**GEZEIGTER TEXT:**

-------------------------

Die französische Regierung tritt geschlossen
zurück, und keiner weint ihr eine Träne nach. Im Gegenteil: Die
Börsen reagieren positiv. Französische Staatsanleihen gewinnen an
Wert. Und alle fragen sich, wie wohl die kommende Regierung von
Premierminister Manuel Valls aussehen wird. Ein Schelm, der Böses
dabei denkt …
Aber böse stand es zuletzt vor allem um die Zukunftsaussichten für
Frankreich, den „kranken Mann Europas“. Viel zu lange hatte Präsident
François Hollande mit seinen Reformen gezögert. Und auch dem
Regierungschef Manuel Valls ist seit seinem Amtsantritt vor 147 Tagen
wenig eingefallen, um den wirtschaftlichen Verfall der zweitgrößten
Volkswirtschaft in der Euro-Zone zu stoppen. Die Arbeitslosenquote
blieb hoch, die Neuverschuldung lag weiter über der erlaubten
4-Prozent-Marke, das Wachstum schrumpfte. Und zu allem Unheil konnten
sich die Regierungsmitglieder auf keinen gemeinsamen Wirtschaftskurs
einigen. Vor allem Wirtschaftsminister Arnoud Montebourg schoss immer
wieder quer, kritisierte Präsident Hollande und die deutsche
Bundeskanzlerin Merkel für ihre Sparpolitik. So gesehen war diese
französische Regierung handlungsunfähig.

-------------------------

**AUSGANGSDATEN:**
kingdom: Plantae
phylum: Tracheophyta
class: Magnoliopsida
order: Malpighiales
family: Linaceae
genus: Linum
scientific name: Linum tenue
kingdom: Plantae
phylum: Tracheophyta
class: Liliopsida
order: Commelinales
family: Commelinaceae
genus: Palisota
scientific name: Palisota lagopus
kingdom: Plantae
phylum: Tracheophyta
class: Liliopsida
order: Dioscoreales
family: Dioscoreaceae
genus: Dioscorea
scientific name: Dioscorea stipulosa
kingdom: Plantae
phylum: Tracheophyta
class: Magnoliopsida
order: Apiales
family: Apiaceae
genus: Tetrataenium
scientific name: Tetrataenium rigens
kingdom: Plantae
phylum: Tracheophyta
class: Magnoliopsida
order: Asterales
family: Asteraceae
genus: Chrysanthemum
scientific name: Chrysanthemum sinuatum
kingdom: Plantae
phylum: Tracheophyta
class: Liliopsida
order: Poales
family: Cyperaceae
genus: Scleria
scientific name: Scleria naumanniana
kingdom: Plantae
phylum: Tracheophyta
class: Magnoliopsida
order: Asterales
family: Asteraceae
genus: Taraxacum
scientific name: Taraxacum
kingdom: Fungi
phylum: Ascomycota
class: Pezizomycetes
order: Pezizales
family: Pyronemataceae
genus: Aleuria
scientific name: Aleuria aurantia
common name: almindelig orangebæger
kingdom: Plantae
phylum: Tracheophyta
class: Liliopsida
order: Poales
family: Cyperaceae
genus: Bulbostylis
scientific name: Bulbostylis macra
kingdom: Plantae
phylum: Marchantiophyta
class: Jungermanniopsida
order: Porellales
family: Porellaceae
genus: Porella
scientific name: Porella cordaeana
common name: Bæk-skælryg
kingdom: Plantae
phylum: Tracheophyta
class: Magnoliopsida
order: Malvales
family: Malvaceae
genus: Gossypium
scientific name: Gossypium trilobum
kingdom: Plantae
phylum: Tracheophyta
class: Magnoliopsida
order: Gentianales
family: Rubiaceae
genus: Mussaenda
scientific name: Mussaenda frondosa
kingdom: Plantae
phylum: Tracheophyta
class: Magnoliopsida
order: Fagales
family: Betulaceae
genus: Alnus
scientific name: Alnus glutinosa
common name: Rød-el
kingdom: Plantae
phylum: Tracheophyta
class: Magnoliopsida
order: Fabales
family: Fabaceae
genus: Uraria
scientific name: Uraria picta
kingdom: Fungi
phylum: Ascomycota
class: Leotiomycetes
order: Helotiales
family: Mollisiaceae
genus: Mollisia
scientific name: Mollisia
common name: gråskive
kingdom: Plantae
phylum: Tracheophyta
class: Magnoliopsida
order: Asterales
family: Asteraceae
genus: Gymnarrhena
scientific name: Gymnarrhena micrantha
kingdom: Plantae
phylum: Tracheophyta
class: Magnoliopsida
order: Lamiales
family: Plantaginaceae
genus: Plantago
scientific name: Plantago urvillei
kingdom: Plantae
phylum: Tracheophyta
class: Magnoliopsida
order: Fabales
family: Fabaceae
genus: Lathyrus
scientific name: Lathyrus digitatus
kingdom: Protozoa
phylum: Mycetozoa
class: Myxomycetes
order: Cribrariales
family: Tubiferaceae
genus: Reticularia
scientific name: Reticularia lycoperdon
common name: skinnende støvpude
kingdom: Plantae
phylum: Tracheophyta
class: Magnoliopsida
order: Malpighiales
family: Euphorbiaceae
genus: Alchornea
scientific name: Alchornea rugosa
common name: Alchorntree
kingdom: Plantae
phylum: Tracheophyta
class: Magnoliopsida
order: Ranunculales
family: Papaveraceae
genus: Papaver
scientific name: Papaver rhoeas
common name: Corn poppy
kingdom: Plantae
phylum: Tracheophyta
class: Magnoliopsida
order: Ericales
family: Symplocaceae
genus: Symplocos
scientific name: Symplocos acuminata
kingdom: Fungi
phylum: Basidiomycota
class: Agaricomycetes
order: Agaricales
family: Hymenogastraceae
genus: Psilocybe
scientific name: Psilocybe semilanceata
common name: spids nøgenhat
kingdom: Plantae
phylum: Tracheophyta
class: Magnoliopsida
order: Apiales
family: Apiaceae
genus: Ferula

-------------------------

**VERSTÄNDNIS PRÜFEN:**
a: Übersetze aus dem Text über den Rücktritt der französischen Regierung diesen Satz ins Englische: „Viel zu lange hatte Präsident François Hollande mit seinen Reformen gezögert.“
b: Führe den Text über den Rücktritt der französischen Regierung im Anschluss an seinen letzten Satz weiter.

**DEINE ANTWORTEN:**
a: President François Hollande had hesitated far too long with his reforms.

b:
Höchste Zeit für einen Neuanfang! Bleibt nur zu hoffen, dass
Manuel Valls genügend Mitstreiter für seinen Reformkurs findet – und
dass er die Rückendeckung von Präsident Hollande behält. Ähnlich wie
die „Agenda 2010“ in Deutschland, so umstritten sie gewesen ist,
braucht Frankreich ein Programm, das dieses Land zukunftssicher
macht. Und natürlich braucht die kommende Regierung auch Zeit. Binnen
fünf Monaten ist da wenig auszurichten. Aber wenn der „kranke Mann
Europas“ wieder auf die Beine kommen soll, muss man jetzt mit der
Therapie beginnen – gegen alle Widerstände und hoffentlich ohne einen
Querkopf wie den bisherigen Wirtschaftsminister, der
deutsch-französische Ressentiments schürte, nur um sich in seiner
eigenen Partei zu profilieren.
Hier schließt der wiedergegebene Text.